Physician Earnings: Modest Increase but Frustration Remains

Carol Peckham


April 21, 2015

In This Article


This year, almost 20,000 physicians in 26 specialties participated in the Medscape compensation survey. They reported their compensation, number of hours worked, practice changes resulting from healthcare reform, and how they have adapted to the new healthcare environment. The good news: Primary care and almost all specialties saw at least a modest increase in compensation. And in 17 of 26 specialties, at least 60% of respondents said they would choose a career in medicine again. However, morale continues to be an issue for physicians, who are frustrated with the myriad changes in healthcare and an uncertain future.

Given the upheavals in healthcare over the past few years, the financial climate for physicians remains unclear, and responses in this Medscape survey reflect those concerns. The 2015 report continues to track disparities in earnings and career choices between males and females, among different physician groups, and in different regions.
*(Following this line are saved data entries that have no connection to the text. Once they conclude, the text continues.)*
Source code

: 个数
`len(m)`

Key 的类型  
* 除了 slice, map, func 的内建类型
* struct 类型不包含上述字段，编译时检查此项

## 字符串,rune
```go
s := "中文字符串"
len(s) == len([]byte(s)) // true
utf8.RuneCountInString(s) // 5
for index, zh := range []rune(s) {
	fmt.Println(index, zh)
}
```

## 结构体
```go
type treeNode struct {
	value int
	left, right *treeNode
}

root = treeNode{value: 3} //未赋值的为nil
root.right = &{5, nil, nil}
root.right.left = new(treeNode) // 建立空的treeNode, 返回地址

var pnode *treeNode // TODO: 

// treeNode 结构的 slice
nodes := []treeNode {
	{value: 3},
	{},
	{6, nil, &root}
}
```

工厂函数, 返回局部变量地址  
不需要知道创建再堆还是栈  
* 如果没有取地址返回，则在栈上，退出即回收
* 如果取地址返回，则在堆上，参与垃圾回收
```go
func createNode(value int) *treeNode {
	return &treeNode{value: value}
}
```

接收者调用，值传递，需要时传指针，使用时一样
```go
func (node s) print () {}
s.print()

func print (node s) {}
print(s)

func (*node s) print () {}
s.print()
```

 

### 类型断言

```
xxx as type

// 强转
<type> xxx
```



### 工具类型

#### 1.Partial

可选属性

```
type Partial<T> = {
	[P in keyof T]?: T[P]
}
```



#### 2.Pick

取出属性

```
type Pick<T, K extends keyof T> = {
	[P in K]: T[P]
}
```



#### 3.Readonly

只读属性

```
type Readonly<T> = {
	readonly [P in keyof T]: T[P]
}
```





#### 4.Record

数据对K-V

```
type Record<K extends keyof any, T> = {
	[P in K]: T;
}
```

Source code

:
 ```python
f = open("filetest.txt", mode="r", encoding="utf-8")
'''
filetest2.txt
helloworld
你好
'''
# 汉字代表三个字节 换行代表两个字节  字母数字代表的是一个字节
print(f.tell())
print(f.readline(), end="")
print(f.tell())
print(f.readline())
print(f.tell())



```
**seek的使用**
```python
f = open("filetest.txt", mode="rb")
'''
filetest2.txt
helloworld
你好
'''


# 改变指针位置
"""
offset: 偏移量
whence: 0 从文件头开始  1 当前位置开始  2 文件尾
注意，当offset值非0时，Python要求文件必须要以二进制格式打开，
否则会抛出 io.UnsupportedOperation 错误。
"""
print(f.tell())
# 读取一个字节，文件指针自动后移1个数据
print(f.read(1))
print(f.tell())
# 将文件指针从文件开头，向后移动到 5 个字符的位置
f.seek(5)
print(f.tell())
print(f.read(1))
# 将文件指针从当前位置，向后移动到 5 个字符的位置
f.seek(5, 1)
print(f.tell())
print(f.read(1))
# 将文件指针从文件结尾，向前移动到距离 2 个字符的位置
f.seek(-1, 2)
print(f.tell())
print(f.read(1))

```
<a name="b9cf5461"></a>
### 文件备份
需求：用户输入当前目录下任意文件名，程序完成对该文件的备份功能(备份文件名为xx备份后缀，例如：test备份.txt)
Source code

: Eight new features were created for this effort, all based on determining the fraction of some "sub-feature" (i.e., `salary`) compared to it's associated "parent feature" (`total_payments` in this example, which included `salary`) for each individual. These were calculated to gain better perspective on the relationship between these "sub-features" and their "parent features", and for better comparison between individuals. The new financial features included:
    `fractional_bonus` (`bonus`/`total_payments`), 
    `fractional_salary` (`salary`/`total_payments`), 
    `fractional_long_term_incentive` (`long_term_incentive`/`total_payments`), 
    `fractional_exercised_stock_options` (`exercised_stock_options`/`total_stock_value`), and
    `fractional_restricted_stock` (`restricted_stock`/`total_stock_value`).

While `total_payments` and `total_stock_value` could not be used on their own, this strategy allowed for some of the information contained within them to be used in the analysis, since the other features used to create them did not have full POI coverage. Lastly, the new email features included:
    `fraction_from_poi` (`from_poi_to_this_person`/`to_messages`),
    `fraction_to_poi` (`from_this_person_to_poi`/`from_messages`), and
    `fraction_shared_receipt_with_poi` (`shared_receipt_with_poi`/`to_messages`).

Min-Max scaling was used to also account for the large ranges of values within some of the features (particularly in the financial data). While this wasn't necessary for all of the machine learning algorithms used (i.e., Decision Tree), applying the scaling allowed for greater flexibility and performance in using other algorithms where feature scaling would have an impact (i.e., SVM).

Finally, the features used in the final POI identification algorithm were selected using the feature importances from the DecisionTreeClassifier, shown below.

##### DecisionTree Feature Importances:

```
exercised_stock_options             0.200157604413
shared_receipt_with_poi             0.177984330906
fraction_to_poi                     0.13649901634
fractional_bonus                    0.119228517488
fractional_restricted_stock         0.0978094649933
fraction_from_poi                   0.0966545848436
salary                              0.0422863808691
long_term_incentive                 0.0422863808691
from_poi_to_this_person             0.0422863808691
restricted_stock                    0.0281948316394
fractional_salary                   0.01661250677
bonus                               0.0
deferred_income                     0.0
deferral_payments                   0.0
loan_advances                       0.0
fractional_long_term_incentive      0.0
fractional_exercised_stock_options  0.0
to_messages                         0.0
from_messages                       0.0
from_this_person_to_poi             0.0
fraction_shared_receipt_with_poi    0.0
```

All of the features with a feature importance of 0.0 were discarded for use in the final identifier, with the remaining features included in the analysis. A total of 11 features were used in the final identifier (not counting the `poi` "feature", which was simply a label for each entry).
The transition from standard fee-for-service to the various pay-for-performance payment models is a major challenge and cause of physician unhappiness.

In addition, a number of factors in 2015 might negatively affect upcoming compensation, including the end of ACO shared savings programs, competing retail clinics, meaningful use penalties, payment-reporting websites, and changes in CPT codes.[1] Finally, the American Medical Association has warned that the "'regulatory tsunami' facing US physicians could cut Medicare payments by more than 13% by the end of the decade."[2]